Influenza Virus Infects Epithelial Stem/Progenitor Cells of the Distal Lung: Impact on Fgfr2b-Driven Epithelial Repair (original) (raw)
Fig 2
EpiSPC are resistant to apoptosis and show a high proliferative response after PR/8 infection which is mediated by Fgf10/Fgfr2b signaling.

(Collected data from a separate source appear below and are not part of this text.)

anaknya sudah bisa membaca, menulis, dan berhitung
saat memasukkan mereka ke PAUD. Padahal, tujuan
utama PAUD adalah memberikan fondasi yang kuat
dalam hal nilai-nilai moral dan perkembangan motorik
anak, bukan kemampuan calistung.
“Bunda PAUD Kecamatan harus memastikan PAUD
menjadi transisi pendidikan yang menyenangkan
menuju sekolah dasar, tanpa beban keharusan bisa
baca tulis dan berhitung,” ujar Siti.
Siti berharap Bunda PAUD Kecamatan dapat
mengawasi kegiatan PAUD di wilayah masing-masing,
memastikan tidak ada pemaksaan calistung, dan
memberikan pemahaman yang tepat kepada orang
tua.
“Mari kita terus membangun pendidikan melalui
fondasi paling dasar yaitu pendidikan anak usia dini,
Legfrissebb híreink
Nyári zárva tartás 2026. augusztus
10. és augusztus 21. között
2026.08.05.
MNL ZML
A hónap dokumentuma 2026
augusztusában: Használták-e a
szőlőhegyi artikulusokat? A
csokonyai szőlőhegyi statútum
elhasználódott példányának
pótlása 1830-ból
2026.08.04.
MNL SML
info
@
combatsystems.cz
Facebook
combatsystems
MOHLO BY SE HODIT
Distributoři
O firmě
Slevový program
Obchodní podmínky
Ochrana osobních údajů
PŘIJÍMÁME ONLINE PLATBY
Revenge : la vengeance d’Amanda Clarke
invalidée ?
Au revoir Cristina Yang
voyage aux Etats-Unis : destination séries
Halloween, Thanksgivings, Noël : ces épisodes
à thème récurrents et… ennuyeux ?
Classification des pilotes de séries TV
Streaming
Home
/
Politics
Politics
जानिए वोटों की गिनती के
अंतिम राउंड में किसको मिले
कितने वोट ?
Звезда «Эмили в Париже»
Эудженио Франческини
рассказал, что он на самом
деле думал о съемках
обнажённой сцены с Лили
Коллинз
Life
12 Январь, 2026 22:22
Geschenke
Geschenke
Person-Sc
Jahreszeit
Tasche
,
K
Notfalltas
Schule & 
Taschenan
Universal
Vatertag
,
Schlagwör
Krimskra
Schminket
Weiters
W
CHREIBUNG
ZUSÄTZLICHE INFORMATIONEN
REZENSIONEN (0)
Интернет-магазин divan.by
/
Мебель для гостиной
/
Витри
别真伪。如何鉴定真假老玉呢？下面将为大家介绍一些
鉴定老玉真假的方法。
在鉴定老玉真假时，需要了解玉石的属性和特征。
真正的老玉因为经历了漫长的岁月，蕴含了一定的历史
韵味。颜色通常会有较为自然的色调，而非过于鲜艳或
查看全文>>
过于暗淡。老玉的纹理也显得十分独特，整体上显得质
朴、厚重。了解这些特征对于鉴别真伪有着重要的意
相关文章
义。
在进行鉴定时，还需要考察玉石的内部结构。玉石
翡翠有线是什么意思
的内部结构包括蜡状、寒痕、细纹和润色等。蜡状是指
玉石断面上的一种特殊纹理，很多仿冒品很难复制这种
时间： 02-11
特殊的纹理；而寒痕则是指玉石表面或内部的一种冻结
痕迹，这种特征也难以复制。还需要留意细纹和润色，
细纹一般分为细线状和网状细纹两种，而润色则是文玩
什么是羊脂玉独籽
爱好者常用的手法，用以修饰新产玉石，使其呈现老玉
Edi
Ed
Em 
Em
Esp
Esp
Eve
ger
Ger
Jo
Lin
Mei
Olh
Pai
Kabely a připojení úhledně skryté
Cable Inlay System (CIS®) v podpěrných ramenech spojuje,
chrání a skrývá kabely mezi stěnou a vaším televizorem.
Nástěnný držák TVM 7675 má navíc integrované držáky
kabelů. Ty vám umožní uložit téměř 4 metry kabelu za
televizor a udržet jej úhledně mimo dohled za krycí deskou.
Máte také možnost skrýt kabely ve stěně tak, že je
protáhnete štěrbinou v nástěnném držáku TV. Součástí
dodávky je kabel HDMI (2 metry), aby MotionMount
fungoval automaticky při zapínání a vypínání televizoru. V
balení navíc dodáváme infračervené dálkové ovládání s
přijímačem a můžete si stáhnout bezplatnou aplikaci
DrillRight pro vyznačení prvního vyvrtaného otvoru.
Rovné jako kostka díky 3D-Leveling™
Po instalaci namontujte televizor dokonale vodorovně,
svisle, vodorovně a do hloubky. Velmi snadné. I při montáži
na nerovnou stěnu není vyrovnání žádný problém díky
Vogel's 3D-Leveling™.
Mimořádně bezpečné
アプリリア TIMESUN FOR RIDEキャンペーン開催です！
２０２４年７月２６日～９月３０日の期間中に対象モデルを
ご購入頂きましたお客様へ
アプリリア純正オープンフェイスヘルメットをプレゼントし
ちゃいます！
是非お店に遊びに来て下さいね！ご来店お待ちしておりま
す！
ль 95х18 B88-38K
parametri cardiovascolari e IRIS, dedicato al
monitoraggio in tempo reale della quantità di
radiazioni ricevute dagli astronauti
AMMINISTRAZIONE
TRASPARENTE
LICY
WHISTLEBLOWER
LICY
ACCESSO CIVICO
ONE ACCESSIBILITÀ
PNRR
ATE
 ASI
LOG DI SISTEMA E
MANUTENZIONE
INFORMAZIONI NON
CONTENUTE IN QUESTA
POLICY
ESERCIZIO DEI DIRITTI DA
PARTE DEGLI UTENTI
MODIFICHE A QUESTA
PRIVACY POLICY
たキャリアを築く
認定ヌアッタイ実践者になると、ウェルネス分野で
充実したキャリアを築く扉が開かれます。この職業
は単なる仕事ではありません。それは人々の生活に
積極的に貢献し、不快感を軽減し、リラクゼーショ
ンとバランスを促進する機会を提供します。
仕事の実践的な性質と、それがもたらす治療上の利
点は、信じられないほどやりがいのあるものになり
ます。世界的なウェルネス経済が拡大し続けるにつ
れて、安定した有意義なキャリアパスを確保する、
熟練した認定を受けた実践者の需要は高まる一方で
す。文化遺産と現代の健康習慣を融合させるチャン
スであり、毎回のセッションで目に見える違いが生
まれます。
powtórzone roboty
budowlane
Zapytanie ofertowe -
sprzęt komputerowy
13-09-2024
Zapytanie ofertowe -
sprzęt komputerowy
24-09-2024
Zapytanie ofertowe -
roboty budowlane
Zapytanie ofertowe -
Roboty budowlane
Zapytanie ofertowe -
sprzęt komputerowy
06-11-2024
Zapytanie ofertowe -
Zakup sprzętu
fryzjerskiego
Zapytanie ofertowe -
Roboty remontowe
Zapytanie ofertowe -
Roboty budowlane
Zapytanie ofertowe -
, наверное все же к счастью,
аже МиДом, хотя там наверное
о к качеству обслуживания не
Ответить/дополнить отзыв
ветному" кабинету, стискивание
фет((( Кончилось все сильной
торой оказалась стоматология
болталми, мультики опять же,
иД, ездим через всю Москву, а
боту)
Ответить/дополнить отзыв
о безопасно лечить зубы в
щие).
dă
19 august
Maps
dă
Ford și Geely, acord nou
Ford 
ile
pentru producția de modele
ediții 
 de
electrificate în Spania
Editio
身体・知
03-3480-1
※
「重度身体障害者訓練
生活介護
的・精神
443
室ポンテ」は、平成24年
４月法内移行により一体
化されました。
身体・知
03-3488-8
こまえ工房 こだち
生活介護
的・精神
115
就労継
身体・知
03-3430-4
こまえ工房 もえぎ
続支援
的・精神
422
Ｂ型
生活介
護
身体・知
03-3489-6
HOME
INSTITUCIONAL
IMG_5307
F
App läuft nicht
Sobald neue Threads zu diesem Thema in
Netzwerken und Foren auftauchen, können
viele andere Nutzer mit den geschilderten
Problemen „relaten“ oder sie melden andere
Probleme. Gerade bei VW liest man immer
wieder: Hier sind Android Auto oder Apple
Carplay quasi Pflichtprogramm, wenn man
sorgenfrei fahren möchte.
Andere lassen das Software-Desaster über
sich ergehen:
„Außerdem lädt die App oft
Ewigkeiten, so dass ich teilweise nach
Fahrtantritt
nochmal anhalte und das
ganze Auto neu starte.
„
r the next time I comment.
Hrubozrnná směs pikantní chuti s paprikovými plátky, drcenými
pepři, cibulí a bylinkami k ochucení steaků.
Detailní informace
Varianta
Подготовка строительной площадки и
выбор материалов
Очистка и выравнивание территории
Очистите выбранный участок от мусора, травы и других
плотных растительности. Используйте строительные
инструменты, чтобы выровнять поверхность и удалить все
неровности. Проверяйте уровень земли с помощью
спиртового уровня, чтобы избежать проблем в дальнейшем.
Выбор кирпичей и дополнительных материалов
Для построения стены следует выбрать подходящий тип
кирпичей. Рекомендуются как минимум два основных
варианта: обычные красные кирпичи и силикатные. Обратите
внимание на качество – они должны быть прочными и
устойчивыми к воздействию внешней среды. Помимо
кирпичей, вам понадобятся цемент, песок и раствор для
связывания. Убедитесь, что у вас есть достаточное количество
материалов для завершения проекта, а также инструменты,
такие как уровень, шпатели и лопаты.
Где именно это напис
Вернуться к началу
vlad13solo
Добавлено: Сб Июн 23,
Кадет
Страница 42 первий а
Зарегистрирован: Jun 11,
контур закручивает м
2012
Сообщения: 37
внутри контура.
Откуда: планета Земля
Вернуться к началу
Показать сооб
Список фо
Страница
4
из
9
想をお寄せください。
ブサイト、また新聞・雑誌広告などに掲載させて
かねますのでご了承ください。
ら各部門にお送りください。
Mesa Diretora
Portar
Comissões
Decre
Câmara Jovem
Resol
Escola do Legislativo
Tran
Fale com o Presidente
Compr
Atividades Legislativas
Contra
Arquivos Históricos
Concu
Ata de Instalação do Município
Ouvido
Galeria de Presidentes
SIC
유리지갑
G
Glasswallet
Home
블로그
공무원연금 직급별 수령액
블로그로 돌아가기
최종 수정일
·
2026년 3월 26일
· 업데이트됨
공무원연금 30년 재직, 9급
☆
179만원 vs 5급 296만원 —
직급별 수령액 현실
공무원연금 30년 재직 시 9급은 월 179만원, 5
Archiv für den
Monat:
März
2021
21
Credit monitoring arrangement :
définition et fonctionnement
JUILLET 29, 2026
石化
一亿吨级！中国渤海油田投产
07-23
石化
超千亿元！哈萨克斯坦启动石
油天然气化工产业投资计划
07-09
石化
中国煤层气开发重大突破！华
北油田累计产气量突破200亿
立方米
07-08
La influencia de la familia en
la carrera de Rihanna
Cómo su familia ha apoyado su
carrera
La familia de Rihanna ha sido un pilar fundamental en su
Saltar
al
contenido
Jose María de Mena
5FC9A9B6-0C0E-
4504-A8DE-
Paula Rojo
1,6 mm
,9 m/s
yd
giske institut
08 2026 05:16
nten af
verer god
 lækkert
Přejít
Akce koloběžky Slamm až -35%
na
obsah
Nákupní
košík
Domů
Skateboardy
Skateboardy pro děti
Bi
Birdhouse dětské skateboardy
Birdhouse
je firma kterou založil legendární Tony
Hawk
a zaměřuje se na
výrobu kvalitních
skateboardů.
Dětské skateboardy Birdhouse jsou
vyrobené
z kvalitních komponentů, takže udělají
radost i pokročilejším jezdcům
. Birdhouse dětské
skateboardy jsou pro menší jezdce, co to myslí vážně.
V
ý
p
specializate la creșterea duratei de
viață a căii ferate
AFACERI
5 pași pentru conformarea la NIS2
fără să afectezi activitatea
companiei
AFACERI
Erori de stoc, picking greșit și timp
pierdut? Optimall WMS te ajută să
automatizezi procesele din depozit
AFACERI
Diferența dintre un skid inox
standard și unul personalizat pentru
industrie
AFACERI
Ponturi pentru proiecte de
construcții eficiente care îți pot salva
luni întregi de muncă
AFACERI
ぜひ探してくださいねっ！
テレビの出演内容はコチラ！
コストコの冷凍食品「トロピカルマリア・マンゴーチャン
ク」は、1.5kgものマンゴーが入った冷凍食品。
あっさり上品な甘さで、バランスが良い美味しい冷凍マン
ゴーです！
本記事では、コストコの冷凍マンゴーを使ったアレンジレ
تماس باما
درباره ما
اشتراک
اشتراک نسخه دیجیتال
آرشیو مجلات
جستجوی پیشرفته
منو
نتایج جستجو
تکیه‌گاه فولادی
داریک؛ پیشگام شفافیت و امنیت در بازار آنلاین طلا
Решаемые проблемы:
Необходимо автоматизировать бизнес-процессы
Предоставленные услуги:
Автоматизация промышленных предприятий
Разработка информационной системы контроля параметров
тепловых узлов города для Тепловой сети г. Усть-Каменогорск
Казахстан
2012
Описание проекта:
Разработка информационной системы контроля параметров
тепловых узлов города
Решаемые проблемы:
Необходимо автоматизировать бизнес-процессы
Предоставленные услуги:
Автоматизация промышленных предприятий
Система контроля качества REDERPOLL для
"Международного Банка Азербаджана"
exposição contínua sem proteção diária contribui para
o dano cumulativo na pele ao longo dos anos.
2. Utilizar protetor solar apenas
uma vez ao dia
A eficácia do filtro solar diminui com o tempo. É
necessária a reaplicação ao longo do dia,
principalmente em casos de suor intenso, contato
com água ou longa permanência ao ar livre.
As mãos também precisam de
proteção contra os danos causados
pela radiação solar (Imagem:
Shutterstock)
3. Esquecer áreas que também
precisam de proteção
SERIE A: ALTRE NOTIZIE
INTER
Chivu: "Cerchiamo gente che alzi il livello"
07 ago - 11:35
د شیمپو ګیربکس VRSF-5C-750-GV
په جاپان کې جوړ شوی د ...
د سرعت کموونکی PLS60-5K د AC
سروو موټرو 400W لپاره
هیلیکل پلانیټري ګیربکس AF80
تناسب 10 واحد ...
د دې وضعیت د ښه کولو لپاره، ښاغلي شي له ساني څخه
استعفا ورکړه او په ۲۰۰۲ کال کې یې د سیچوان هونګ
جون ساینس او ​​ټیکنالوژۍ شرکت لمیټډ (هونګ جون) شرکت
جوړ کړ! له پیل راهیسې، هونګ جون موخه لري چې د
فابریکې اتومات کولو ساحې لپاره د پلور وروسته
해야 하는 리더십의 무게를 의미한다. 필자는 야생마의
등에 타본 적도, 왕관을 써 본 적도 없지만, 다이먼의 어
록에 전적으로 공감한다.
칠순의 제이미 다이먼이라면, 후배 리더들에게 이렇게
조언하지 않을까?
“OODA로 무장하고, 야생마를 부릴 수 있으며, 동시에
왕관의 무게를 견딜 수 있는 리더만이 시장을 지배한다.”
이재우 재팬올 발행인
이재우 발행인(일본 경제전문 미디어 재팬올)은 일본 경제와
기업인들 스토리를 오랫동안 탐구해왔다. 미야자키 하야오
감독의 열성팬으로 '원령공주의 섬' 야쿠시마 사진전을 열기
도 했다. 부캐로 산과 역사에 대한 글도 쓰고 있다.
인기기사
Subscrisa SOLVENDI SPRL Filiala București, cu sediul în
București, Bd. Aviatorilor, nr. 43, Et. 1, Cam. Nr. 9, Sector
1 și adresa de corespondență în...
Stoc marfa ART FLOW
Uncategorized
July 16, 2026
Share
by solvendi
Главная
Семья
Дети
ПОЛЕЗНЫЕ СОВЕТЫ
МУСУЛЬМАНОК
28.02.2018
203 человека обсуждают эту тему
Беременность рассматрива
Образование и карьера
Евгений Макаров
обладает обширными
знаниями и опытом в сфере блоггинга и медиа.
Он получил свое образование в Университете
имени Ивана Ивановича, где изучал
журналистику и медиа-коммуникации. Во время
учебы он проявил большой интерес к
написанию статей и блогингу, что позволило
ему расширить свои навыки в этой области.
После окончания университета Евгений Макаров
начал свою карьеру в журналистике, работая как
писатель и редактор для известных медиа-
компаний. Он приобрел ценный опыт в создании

(A) Proliferation rates of the given epithelial cell subsets was analysed in PR/8 infected wt mice by FACS quantification of Ki67+ cells at the indicated time points pi. (B) Apoptosis of each EpCam+ subset was quantified by FACS (Annexin V+ proportions) at d7 post PR/8 infection and of non-infected wt mice. (C) Expression of Fgfr2b on EpiSPC at the given time points post PR/8 or mock infection was quantified by FACS and is given as MFI (median fluorescence intensity) of Fgfr2b ab minus MFI of matched isotype control. The proliferative response of the EpCam+ cell subsets was quantified by FACS at d7 pi in Rosa26 rtTA/+ ;tet(O)sFgfr2b/+ (D) Rosa26 rtTA/+ ;tet(O)Fgf10/+ mice (E) and Fgf7 -/- mice (F) compared to non-dox-induced or wt littermates. Bar graphs represent means ± SD of n = 4–6 independent experiments; * p<0.05; **p<0.01; +dox, doxycycline food; -dox, normal diet.